We account for our investment in Timber Ridge OpCo under the equity method and decrease the carrying value of our investment for losses in the entity and distributions to NHI for cumulative amounts up to and including our basis plus any guaranteed or implied commitments to fund operations. In February 2023, we received $2.5 million from Timber Ridge OpCo, representing the Company’s proportionate share of the lease incentive earned, as discussed in Note 7, based on its equity interest in the entity. Our guaranteed and implied commitments are currently limited to the additional $5.0 million under the revolving credit facility and the $2.5 million lease incentive distribution received.
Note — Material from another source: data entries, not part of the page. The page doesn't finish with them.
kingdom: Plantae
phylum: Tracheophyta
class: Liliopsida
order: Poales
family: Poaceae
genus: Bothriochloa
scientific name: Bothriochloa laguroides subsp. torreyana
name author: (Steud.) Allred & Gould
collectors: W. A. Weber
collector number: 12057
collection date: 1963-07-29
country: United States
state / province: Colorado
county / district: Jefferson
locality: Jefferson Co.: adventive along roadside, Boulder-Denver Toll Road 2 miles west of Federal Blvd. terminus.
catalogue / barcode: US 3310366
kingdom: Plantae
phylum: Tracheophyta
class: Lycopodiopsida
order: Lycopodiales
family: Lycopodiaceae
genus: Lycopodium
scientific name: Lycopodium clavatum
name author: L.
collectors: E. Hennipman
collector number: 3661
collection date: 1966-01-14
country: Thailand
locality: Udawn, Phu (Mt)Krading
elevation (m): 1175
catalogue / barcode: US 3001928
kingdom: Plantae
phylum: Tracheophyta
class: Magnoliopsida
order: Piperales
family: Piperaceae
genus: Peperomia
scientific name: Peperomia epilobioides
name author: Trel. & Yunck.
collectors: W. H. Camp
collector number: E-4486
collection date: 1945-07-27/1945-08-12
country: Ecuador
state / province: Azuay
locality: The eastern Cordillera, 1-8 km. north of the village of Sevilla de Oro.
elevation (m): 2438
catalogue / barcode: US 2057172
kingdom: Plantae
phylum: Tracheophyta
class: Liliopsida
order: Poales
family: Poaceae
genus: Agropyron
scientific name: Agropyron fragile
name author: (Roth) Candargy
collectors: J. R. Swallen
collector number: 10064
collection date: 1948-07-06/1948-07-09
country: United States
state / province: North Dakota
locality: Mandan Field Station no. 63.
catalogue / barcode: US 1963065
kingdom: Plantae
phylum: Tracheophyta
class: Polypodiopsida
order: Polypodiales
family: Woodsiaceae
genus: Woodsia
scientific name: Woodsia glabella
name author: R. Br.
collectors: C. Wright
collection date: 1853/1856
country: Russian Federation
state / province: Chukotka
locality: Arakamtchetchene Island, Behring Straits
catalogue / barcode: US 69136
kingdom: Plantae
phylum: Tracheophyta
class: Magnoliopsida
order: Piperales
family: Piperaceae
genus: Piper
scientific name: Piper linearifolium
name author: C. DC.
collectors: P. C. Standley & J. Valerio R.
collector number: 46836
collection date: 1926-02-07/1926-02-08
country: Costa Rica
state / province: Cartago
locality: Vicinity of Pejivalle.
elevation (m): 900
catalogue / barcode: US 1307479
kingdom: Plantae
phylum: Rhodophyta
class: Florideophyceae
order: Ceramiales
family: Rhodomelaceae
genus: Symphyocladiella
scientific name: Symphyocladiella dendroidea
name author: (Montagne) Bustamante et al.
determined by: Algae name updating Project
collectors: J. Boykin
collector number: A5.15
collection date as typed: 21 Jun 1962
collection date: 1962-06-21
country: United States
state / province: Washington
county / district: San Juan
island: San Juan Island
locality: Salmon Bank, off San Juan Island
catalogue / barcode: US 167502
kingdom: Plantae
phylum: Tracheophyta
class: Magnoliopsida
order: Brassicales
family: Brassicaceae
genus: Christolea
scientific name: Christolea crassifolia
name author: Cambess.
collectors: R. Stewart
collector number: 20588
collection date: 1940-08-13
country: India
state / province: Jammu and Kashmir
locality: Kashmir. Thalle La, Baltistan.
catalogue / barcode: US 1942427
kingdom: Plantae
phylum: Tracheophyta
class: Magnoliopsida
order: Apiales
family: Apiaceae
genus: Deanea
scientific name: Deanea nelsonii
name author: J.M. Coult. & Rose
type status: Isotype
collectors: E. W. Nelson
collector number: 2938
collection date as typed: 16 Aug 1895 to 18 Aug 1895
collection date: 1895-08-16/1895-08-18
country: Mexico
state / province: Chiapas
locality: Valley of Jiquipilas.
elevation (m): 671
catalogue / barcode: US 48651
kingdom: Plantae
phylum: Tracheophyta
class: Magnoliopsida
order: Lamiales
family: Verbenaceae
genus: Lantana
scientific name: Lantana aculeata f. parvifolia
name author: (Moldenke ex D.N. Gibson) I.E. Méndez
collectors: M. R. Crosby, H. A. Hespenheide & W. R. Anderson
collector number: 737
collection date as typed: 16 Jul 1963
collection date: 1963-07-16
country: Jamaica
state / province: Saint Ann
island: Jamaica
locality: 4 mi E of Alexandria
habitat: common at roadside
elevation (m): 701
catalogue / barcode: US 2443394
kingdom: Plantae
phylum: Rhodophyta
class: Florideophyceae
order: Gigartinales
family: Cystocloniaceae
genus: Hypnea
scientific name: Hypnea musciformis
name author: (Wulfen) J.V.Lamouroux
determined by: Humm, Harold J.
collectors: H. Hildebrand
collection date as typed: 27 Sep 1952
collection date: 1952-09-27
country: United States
As of December 31, 2024 and 2023, we have recognized our share of Timber Ridge OpCo’s operating losses in excess of our initial investment. These cumulative losses of $5.0 million in excess of our original basis and the $2.5 million lease incentive distribution received are included in “Accounts payable and accrued expenses” in our Consolidated Balance Sheets as of December 31, 2024 and 2023. Excess unrecognized equity method losses for this investment for both the years ended December 31, 2024 and 2023 were $2.7 million. Cumulative unrecognized losses for this investment were $12.2 million through December 31, 2024. We recognized gains of approximately $0.4 million, $0.6 million and $0.6 million representing cash distributions received related to our investment in Timber Ridge OpCo for the years ended December 31, 2024, 2023 and 2022 respectively.

The Timber Ridge OpCo property is subject to early resident mortgages secured by a Deed of Trust and Indenture of Trust (the “Deed and Indenture”). As part of our acquisition, NHI-LCS JV I, LLC (“Timber Ridge PropCo”) acquired the Timber Ridge CCRC property and a subordination agreement was entered into pursuant to which the trustee acknowledged and confirmed that the security interests created under the Deed and Indenture were subordinate to any security interests granted in connection with the $81.0 million loan made by NHI to Timber Ridge PropCo, which is eliminated upon consolidation. In addition, under the terms of the resident loan assumption agreements, during the term of the lease (seven years with two five-year renewal options), Timber Ridge OpCo is to indemnify Timber Ridge PropCo for any repayment by Timber Ridge PropCo of these early resident mortgage liabilities under the guarantee. As a result of the subordination agreement and the resident loan assumption agreements, no liability has been recorded as of December 31, 2024. The balance secured by the Deed and Indenture was $10.3 million at December 31, 2024.